Somewhat confusingly, “serverless” describes this broad approach toward application hosting without servers, while the capital-S “Serverless Framework” is a specific framework that facilitates working with serverless infrastructures. I’m personally a fan of the framework (aside from the name, which makes it impossible to search for on Google), as it solves many of the limitations of the serverless solutions the big vendors provide: it makes it possible to develop code locally, simplifies unit testing, and decreases vendor lock-in. There are other serverless frameworks, but I call this one out because it is the most popular as of this writing and because the name introduces confusion to conversations about serverless architectures.
So, should my team be using Serverless?
While I’m a big fan of serverless architectures – I’m using it to build my current startup – it has some limitations that prevent it from being the holy grail in all situations.
First of all, using serverless means giving up control. While I wrote at length about the hassle involved in maintaining servers, skilled teams can use this to their benefit. They might be able to optimize performance better than cloud functions or use the servers for something that cloud functions don’t support. Cloud functions were built for common use cases, but they may not work well or at all for some uncommon use cases. With serverless, you’re yielding control to Amazon or Google; if they don’t support your use case or if their performance isn’t good enough for you, you’re out of luck. Relatedly, each FaaS service is different, and choosing one means you’re committing to that vendor. People who are concerned about vendor lock-in will think twice about going serverless.
Another big consideration is cost. At low volume, serverless will undoubtedly be cheaper than the alternatives. That’s because that without serverless, you have to have at least one server running at all times, even at times when nobody’s using it. You’re paying for the ability to handle thousands or millions of requests per hour even if you’re not getting nearly that much traffic. With serverless, you’re not paying for servers during the downtime, you just need to pay a fraction of a penny whenever your service is needed. However, if you are processing millions of requests per hour, servers can give you economies of scale that serverless cannot. Which is cheaper depends on a lot of factors, but servers give you a lot more options.
Third, going serverless is a big decision that requires architecting the application in a different way. This isn’t a problem if you’re developing an application from scratch, but migrating an existing application from servers to serverless is a large undertaking. Some teams choose to move some of the workload to serverless and keep some of it using servers, either as a migration plan or as a long term split.

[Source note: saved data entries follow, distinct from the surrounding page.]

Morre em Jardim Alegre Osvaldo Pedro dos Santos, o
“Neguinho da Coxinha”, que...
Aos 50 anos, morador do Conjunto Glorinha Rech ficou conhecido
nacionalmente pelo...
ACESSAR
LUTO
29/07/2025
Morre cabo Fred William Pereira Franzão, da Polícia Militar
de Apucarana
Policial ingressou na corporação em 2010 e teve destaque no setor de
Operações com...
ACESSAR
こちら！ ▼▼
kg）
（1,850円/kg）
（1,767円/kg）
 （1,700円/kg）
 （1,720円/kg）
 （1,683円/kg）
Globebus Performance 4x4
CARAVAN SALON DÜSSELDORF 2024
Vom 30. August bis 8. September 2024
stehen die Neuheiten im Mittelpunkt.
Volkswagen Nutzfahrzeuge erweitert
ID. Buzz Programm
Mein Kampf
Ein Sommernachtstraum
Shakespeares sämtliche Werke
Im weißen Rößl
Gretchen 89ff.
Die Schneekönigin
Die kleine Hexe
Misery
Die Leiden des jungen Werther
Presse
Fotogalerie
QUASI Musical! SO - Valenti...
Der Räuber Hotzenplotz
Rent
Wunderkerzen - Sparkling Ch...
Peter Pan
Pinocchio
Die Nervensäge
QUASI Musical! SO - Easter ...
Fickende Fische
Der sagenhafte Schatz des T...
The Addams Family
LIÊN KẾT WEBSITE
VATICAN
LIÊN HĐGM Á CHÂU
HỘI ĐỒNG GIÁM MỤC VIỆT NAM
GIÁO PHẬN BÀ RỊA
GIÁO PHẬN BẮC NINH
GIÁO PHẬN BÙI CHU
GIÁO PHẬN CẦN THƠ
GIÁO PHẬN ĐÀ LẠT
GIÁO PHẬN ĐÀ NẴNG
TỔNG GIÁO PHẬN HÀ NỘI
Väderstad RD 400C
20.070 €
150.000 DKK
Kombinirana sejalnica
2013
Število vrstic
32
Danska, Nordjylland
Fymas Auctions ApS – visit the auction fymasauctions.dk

Finally, serverless is new and changing quickly. Working with new technologies excites many developers, but it poses some risks. Seasoned (a.k.a. jaded) engineers like me have been bitten more than once by jumping on the hottest new technology, only to abandon it at great cost later on. It’s possible that serverless is a passing fad and you’ll need to migrate off of it in a few years to keep up with the changing times. If it stays around, the quick iteration of the underlying systems may mean your developers will need to do more work to upgrade them.
A serverless architecture is not a silver bullet for all teams, and whether or not you should use it depends on a lot of factors. I hope this article gave you enough foundation to have an honest conversation with your engineers about whether it’s the right solution for your company.